TEXTO DE REFERENCIA:
+ + + + + + +
Actualmente a la Casa de los Bebés concurren más de 60 chicos. Llegan a las 8 de la mañana y 45 minutos después ya les sirven la leche. Después se van a las tres salitas (hasta 2 años, de 2 y 3 años y de 4 y 5 años). “Intentamos trabajar como si fuera un jardín maternal”, cuenta Isabel. Trabajan con los educadores, se bañan si es necesario o se les lava la ropa, y se relacionan con sus pares. A las 11 almuerzan los bebés y los que van al jardín. A los 12 comen los más grandes y los que quedan.
En el informe publicado en La Pulseada 143, la casita había dejado de trabajar dos días a la semana porque el dinero que cobraban las chicas que coordinan las salitas era tan poco que las obligaba a buscar otros ingresos. Desde marzo volvió a los cinco días. Lograron un acuerdo con la administración del hogar y las 12 personas que sostienen el lugar pasaron a cobrar 4.200 pesos (antes era 2.500 pesos). Isabel considera que realmente había una necesidad de que los chicos contaran todos los días con ese espacio para que sus mamás pudieran contar con tiempo para salir a trabajar.
+ + + + + + +
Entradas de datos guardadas

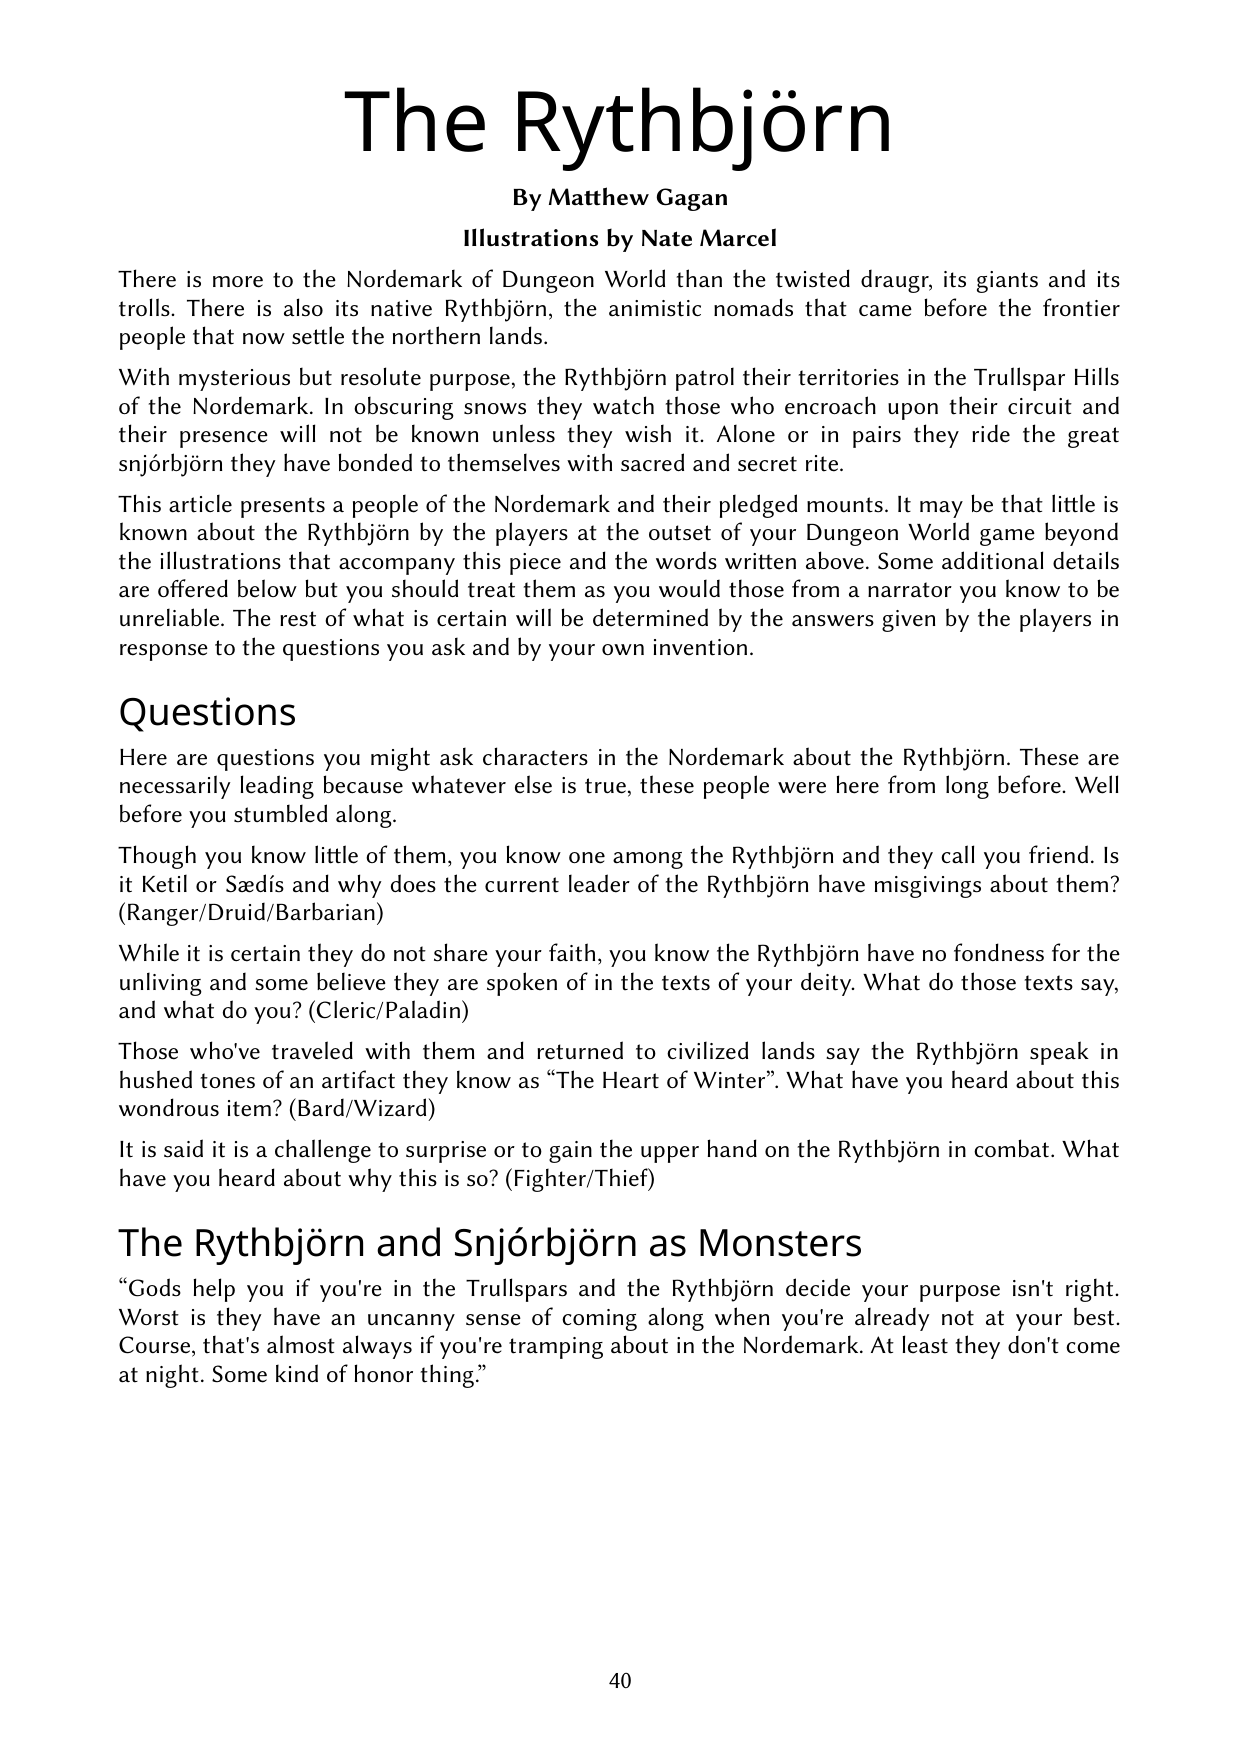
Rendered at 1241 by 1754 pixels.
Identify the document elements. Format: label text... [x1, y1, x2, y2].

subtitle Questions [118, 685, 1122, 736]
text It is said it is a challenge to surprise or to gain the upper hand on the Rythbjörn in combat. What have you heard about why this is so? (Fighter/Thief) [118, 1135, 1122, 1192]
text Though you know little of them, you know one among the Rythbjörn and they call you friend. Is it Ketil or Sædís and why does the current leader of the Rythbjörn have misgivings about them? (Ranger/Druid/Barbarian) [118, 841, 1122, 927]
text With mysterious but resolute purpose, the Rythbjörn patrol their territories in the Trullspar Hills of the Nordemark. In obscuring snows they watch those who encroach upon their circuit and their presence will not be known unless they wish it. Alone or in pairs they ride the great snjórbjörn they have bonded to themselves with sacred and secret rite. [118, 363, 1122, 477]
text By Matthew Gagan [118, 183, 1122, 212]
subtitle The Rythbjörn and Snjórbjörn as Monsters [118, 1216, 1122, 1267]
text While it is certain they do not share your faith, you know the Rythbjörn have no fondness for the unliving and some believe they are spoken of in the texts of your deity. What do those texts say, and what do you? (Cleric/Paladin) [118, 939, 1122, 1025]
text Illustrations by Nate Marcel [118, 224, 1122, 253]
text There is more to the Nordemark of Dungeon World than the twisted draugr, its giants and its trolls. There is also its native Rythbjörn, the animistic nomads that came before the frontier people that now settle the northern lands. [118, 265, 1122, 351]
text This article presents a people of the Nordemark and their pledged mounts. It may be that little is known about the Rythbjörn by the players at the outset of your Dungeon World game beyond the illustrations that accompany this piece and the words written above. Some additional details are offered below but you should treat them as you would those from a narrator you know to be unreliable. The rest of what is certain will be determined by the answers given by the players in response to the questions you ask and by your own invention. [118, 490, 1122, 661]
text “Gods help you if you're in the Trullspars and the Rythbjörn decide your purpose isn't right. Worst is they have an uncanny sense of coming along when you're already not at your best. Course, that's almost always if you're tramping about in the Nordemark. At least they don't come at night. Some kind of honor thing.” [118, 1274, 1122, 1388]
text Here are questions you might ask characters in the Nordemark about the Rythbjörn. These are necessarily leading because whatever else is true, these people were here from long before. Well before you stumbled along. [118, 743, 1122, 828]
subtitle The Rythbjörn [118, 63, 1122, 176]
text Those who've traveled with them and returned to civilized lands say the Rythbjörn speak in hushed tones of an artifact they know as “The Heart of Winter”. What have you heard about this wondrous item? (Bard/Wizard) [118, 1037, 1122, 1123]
+ + + + + + +
CONSIGNAS DEL EJERCICIO:
**a)** Responda, a partir del texto sobre la Casa de los Bebés, las siguientes preguntas:
(i) ¿A qué hora llegan los chicos por la mañana?
(ii) ¿Cuánto pasaron a cobrar las 12 personas que sostienen el lugar?
(iii) ¿Desde qué mes volvió la casita a trabajar los cinco días?
**b)** Escriba una continuación del texto sobre la Casa de los Bebés que comience después de su última oración.

RESPUESTAS:
**a)**
(i) A las 8 de la mañana.
(ii) 4.200 pesos.
(iii) Desde marzo.

**b)**
También se normalizó, en cierta medida, la provisión de alimentos. “Estamos relativamente bien porque volvimos a recibir los secos del Ministerio de Desarrollo de Nación, entonces podemos darles a las mamás todos los meses y también podemos funcionar sin necesidad de salir a comprar (arroz, fideo y aceites), porque como a todo el mundo se nos está complicando llegar a fin de mes”, sintetiza Isabel.
El déficit escolar
Romina Penayo Valdés se sorprendía hace un año, cuando La Pulseada recogía su opinión, por cómo se había destruido mucho de lo que se había logrado en los barrios en la década previa. Hoy dice que la caída nunca paró y que el panorama en el barrio se agrava día a día. Lo nuevo es que los chicos que van a la Casa de los Niños que ella coordina ya no tienen acceso a los útiles y materiales escolares porque los padres no pueden comprarlos.
“Eso necesariamente repercute en la calidad educativa y ya empiezan a crecer en desventaja”, dice. Si bien los chicos en edad de primaria tienen más a mano la escuela que los de la secundaria, Romina siente todos los días el déficit educativo que padecen. “Faltan mucho, aunque tratan de no perder la escolaridad no completan la tarea o no van a la escuela. No abandonan pero la llevan a los ponchazos, y eso obviamente afecta el aprendizaje”, dice.
Según describe, el contexto familiar, producto de otros padecimientos más vitales, tampoco ayuda ni incentiva a los chicos porque “ya no hay tranquilidad en la casa y no hay predisposición para prestarle atención a la escuela”.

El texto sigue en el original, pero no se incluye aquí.